Duloxetine was well tolerated in clinical trials. Nausea, dry mouth, and constipation were the most frequently seen side effects.24,25 Nausea was generally mild to moderate and subsided after the first week of therapy.25 Discontinuation due to adverse events was not statistically significant between the duloxetine and placebo groups.23 No clinically meaningful effects on blood pressure were detected.23,25 Abrupt discontinuation was associated with transient dizziness in approximately 11% of patients.25 The incidence of sexual dysfunction was closely monitored using the Arizona Sexual Experience Scale (ASEX). Duloxetine was associated with a low incidence of treatment-emergent sexual dysfunction not different from placebo from baseline to endpoint on the solicited ASEX total scores.23

Pain is a symptom often associated with depression and commonly listed as a chief complaint in depressed patients in primary care. Antidepressants have long been used to treat chronic pain states. Research suggests that antidepressants with a dual serotonin and norepinephrine effect are more effective for pain than those with single monoamine activity.26 This fact, combined with the growing understanding that descending noradrenergic and serotonergic spinal pathways are important modulators of afferent pain fibers ascending through the spinal cord,27 led to a focus on painful symptoms associated with depression in the duloxetine trials. Significant reductions in overall pain severity (Figure 4), back pain, shoulder pain, time in pain while awake, and pain interfering with daily activities as measured by a visual analogue scale were observed, compared with placebo.25

Figure 4.

Figure 4.

Effect of Placebo and Duloxetine 60 mg/day on Visual Analog Scale Measure of Overall Pain Severitya

FUTURE DIRECTIONS

No single neurotransmitter or system is responsible for the development of major depression. Now and for the foreseeable future, antidepressants will attempt to treat depression through monoaminergic effects. However, the future of antidepressant therapy includes agents that antagonize corticotrophin-releasing factor and those that act as antiglucocorticoids, agents influencing the activity of glutamate, and those that block the activity of substance P on its receptor neurokinin 1R (NK 1R).

CONCLUSION

There is no perfect antidepressant at this time, but newer antidepressants offer advantages in safety, tolerability, and efficacy. There is a growing body of evidence that antidepressants with mechanisms of action involving 2 or more monoamine systems may offer improvements in overall remission rates, time to clinical response, and efficacy in various chronic pain states. Future antidepressants will expand beyond direct effects on monoamine systems to treat depression through different pathways and, hopefully, deliver significant advances in clinical utility.
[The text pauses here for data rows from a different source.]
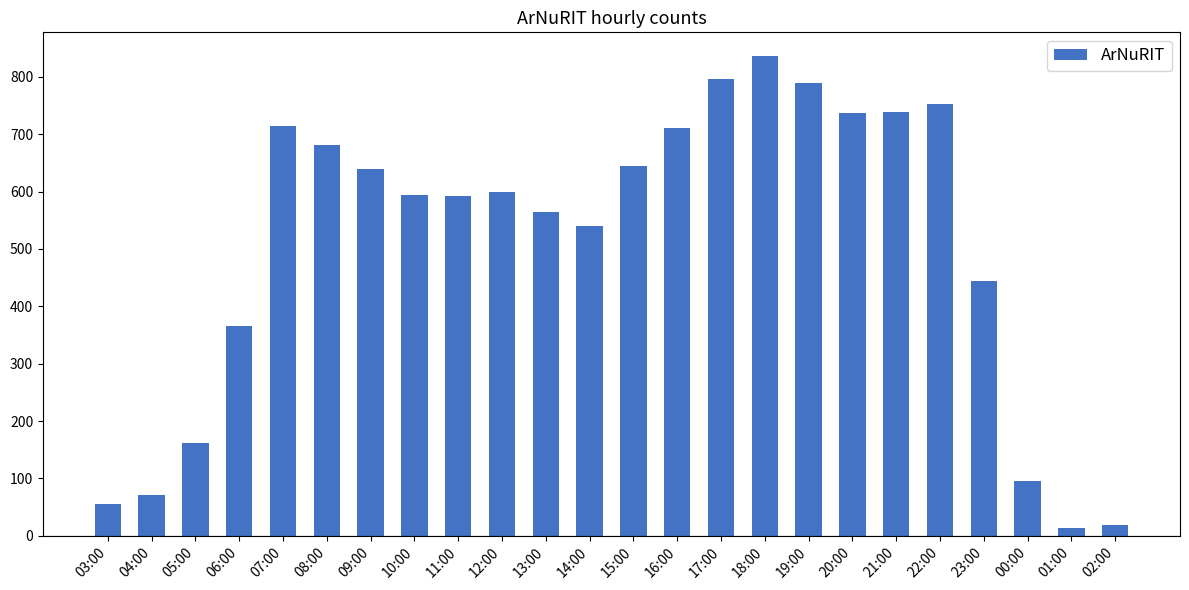

At which category does the chart reach its peak across all series?

18:00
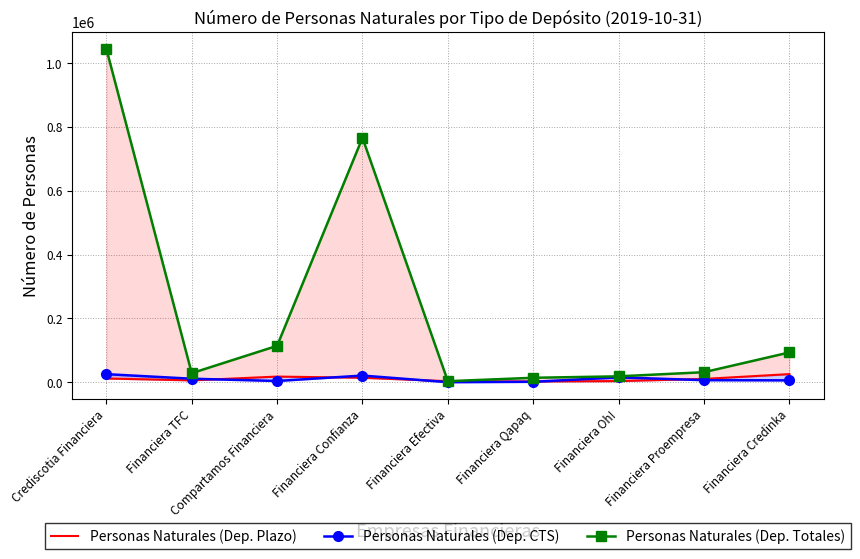

At which category does Personas Naturales (Dep. Plazo) reach its first local peak?

Compartamos Financiera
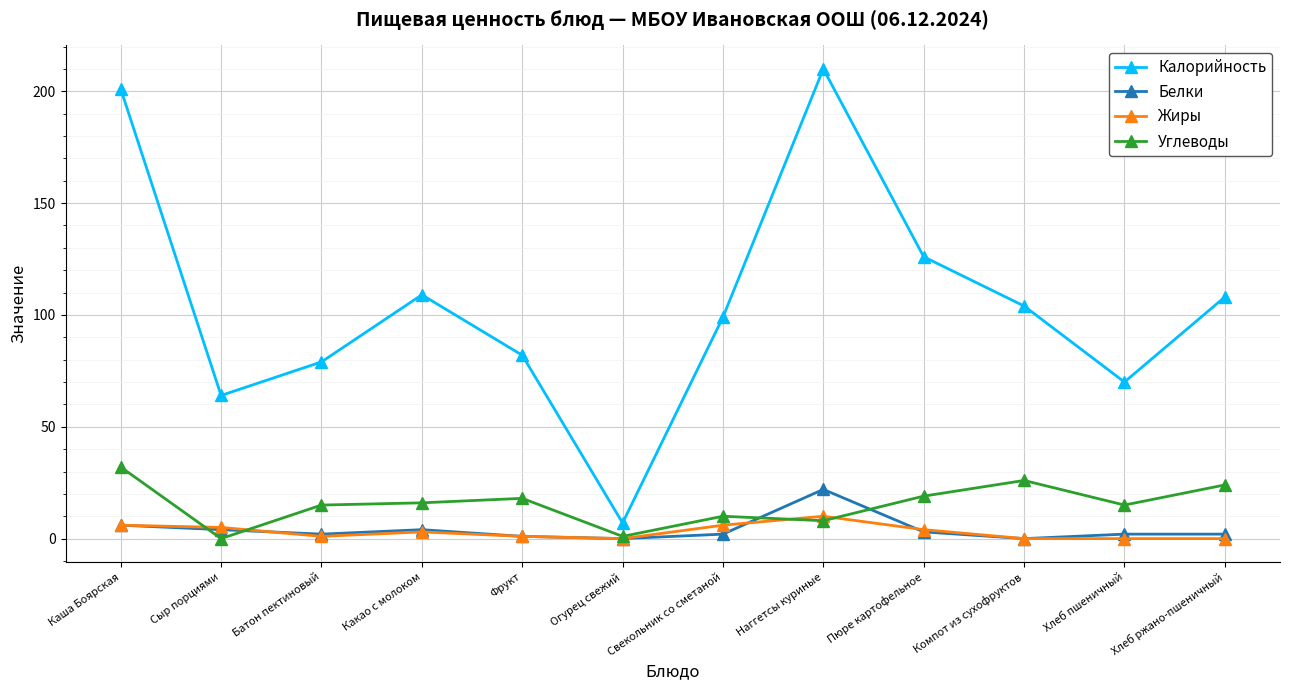

What are all the series names shown in the legend?

Калорийность, Белки, Жиры, Углеводы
Drug names: amitriptyline (Endep, Elavil, and others), citalopram (Celexa), doxepin (Sinequan, Zonolon, and others), escitalopram (Lexapro), fluoxetine (Prozac and others), mirtazapine (Remeron and others), paroxetine (Paxil and others), trazodone (Desyrel and others), venlafaxine (Effexor).

Footnotes

This article is derived from the teleconference “New Treatments for Depression Characterized by Physical Symptoms,” which was held May 15, 2003, and supported by an unrestricted educational grant from Eli Lilly and Company.

Disclosure of off-label usage: The author has determined that, to the best of his knowledge, no investigational information about pharmaceutical agents has been presented in this article that is outside U.S. Food and Drug Administration–approved labeling.